Dataset.
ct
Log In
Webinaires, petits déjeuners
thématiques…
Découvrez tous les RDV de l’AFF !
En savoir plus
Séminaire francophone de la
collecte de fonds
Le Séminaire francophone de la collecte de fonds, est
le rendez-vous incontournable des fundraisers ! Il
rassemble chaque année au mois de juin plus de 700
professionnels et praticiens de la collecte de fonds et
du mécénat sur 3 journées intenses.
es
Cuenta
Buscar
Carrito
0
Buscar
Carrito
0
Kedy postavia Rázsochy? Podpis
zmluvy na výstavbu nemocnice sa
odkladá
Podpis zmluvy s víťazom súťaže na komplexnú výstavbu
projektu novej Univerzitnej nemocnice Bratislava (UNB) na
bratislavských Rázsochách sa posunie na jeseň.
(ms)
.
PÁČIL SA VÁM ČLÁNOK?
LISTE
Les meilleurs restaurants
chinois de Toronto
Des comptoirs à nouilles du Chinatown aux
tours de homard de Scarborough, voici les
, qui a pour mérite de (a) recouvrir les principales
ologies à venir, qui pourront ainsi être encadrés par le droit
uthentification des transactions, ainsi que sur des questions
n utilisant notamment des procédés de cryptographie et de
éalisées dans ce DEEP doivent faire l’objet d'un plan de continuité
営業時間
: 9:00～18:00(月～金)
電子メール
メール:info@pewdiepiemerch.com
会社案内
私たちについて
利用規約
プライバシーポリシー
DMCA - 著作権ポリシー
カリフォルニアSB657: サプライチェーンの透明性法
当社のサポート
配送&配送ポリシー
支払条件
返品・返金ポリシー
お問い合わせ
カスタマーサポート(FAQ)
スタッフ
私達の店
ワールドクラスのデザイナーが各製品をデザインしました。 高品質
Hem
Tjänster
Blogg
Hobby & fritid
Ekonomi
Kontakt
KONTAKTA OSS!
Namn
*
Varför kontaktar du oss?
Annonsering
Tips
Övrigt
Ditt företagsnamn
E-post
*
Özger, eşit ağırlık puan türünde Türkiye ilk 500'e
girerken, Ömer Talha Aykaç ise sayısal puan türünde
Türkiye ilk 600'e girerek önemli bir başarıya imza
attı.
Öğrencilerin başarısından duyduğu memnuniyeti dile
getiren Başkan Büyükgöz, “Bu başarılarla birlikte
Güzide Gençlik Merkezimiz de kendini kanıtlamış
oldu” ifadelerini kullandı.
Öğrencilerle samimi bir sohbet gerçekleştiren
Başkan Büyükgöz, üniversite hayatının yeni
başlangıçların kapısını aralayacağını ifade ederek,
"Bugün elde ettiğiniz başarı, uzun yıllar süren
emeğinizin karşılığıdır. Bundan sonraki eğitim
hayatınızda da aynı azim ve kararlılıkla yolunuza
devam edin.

Task. Rewrite all the lines above as a Markdown table with the columns "No." and "Line", giving each line its own numbered row and leaving out blank lines.

Task response.
| No. | Line |
|---|---|
| 1 | ct |
| 2 | Log In |
| 3 | Webinaires, petits déjeuners |
| 4 | thématiques… |
| 5 | Découvrez tous les RDV de l’AFF ! |
| 6 | En savoir plus |
| 7 | Séminaire francophone de la |
| 8 | collecte de fonds |
| 9 | Le Séminaire francophone de la collecte de fonds, est |
| 10 | le rendez-vous incontournable des fundraisers ! Il |
| 11 | rassemble chaque année au mois de juin plus de 700 |
| 12 | professionnels et praticiens de la collecte de fonds et |
| 13 | du mécénat sur 3 journées intenses. |
| 14 | es |
| 15 | Cuenta |
| 16 | Buscar |
| 17 | Carrito |
| 18 | 0 |
| 19 | Buscar |
| 20 | Carrito |
| 21 | 0 |
| 22 | Kedy postavia Rázsochy? Podpis |
| 23 | zmluvy na výstavbu nemocnice sa |
| 24 | odkladá |
| 25 | Podpis zmluvy s víťazom súťaže na komplexnú výstavbu |
| 26 | projektu novej Univerzitnej nemocnice Bratislava (UNB) na |
| 27 | bratislavských Rázsochách sa posunie na jeseň. |
| 28 | (ms) |
| 29 | . |
| 30 | PÁČIL SA VÁM ČLÁNOK? |
| 31 | LISTE |
| 32 | Les meilleurs restaurants |
| 33 | chinois de Toronto |
| 34 | Des comptoirs à nouilles du Chinatown aux |
| 35 | tours de homard de Scarborough, voici les |
| 36 | , qui a pour mérite de (a) recouvrir les principales |
| 37 | ologies à venir, qui pourront ainsi être encadrés par le droit |
| 38 | uthentification des transactions, ainsi que sur des questions |
| 39 | n utilisant notamment des procédés de cryptographie et de |
| 40 | éalisées dans ce DEEP doivent faire l’objet d'un plan de continuité |
| 41 | 営業時間 |
| 42 | : 9:00～18:00(月～金) |
| 43 | 電子メール |
| 44 | メール:info@pewdiepiemerch.com |
| 45 | 会社案内 |
| 46 | 私たちについて |
| 47 | 利用規約 |
| 48 | プライバシーポリシー |
| 49 | DMCA - 著作権ポリシー |
| 50 | カリフォルニアSB657: サプライチェーンの透明性法 |
| 51 | 当社のサポート |
| 52 | 配送&配送ポリシー |
| 53 | 支払条件 |
| 54 | 返品・返金ポリシー |
| 55 | お問い合わせ |
| 56 | カスタマーサポート(FAQ) |
| 57 | スタッフ |
| 58 | 私達の店 |
| 59 | ワールドクラスのデザイナーが各製品をデザインしました。 高品質 |
| 60 | Hem |
| 61 | Tjänster |
| 62 | Blogg |
| 63 | Hobby & fritid |
| 64 | Ekonomi |
| 65 | Kontakt |
| 66 | KONTAKTA OSS! |
| 67 | Namn |
| 68 | * |
| 69 | Varför kontaktar du oss? |
| 70 | Annonsering |
| 71 | Tips |
| 72 | Övrigt |
| 73 | Ditt företagsnamn |
| 74 | E-post |
| 75 | * |
| 76 | Özger, eşit ağırlık puan türünde Türkiye ilk 500'e |
| 77 | girerken, Ömer Talha Aykaç ise sayısal puan türünde |
| 78 | Türkiye ilk 600'e girerek önemli bir başarıya imza |
| 79 | attı. |
| 80 | Öğrencilerin başarısından duyduğu memnuniyeti dile |
| 81 | getiren Başkan Büyükgöz, “Bu başarılarla birlikte |
| 82 | Güzide Gençlik Merkezimiz de kendini kanıtlamış |
| 83 | oldu” ifadelerini kullandı. |
| 84 | Öğrencilerle samimi bir sohbet gerçekleştiren |
| 85 | Başkan Büyükgöz, üniversite hayatının yeni |
| 86 | başlangıçların kapısını aralayacağını ifade ederek, |
| 87 | "Bugün elde ettiğiniz başarı, uzun yıllar süren |
| 88 | emeğinizin karşılığıdır. Bundan sonraki eğitim |
| 89 | hayatınızda da aynı azim ve kararlılıkla yolunuza |
| 90 | devam edin. |